The real pinch has not yet come. A year ago there were 51,000,000 employed people in the U.S.

Within a year the armed services will reach 10-13,000,000, the youngest and the best.

War industry will need an estimated 20,000,000.

No one has yet figured out how many millions will be required to supply the nation's basic economic needs for food, clothing and the necessities of life. But probably the U.S. must have about 63,000,000 men & women in the armed forces, war industry and essential civilian jobs by the end of 1043.

M-Day for Manpower is just around the corner. The nation has let experienced farm hands follow the lure of higher wages to the cities, to become rank apprentices at a new trade. It has let draft boards pluck skilled and infinitely precious war workers from industry. It has let the Navy's busy recruiting trucks roam the nation, picking and choosing, skimming off the cream of American manpower with hardly a thought to national policy. Now the month of crisis is at hand.

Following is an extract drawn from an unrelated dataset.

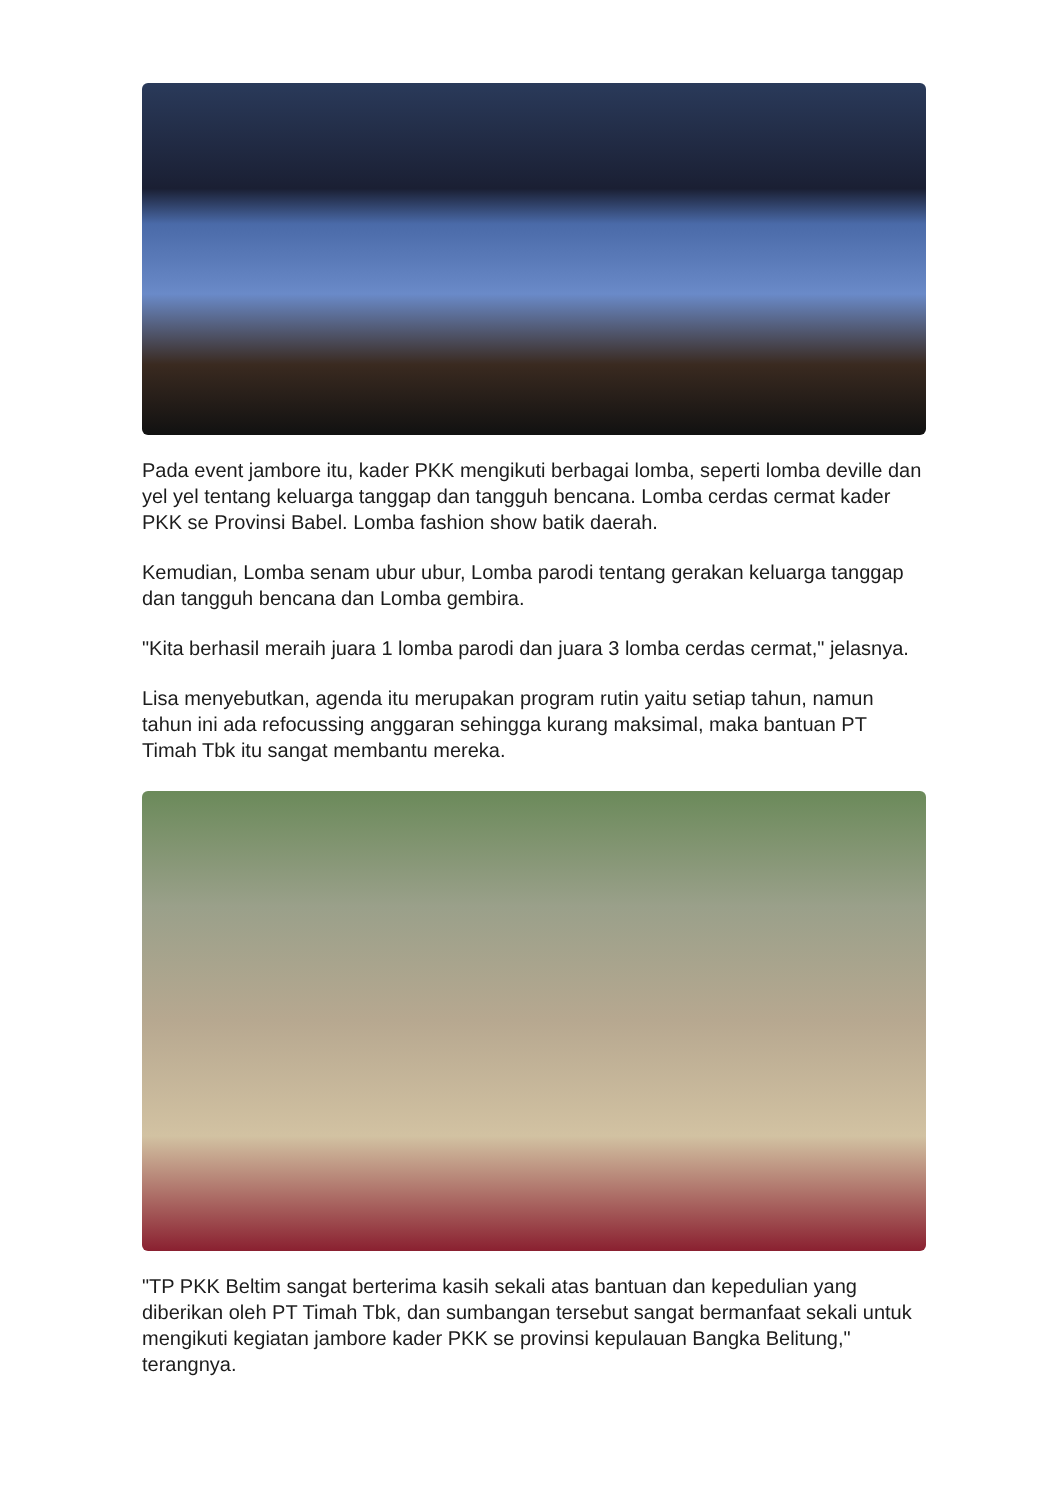Pada event jambore itu, kader PKK mengikuti berbagai lomba, seperti lomba deville dan yel yel tentang keluarga tanggap dan tangguh bencana. Lomba cerdas cermat kader PKK se Provinsi Babel. Lomba fashion show batik daerah.
Kemudian, Lomba senam ubur ubur, Lomba parodi tentang gerakan keluarga tanggap dan tangguh bencana dan Lomba gembira.
"Kita berhasil meraih juara 1 lomba parodi dan juara 3 lomba cerdas cermat," jelasnya.
Lisa menyebutkan, agenda itu merupakan program rutin yaitu setiap tahun, namun tahun ini ada refocussing anggaran sehingga kurang maksimal, maka bantuan PT Timah Tbk itu sangat membantu mereka.
"TP PKK Beltim sangat berterima kasih sekali atas bantuan dan kepedulian yang diberikan oleh PT Timah Tbk, dan sumbangan tersebut sangat bermanfaat sekali untuk mengikuti kegiatan jambore kader PKK se provinsi kepulauan Bangka Belitung," terangnya.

Manpower. Since April, when President Roosevelt made tall, tan and terrific-Paul Vories McNutt head of WMC, Americans have expected the Manpower Tsar to start ordering them around: to tell businessmen whom they could hire, snatch housewives out of their homes. They did not realize that his title was ersatz, that he has authority to make policy but none to carry it out, that in all Washington there is hardly a man willing to lift a finger to give him that power. He cannot yet give orders to any worker. The nation's 6,500 independent draft boards take men without a thought to WMC. All McNutt can do is persuade Major General Lewis B. Hershey, National Director of Selective Service, to issue directives—which the boards can then blithely ignore.

In these circumstances it is not surprising that McNutt made less noise than any other high Washington official. He spent the last two weeks of August on vacation, returned to his office for one day, promptly took off on a four-day junket for a Labor Day speech in Omaha. He returned to Washington for nine more days, then was off to make a speech at the American Legion convention in Kansas City.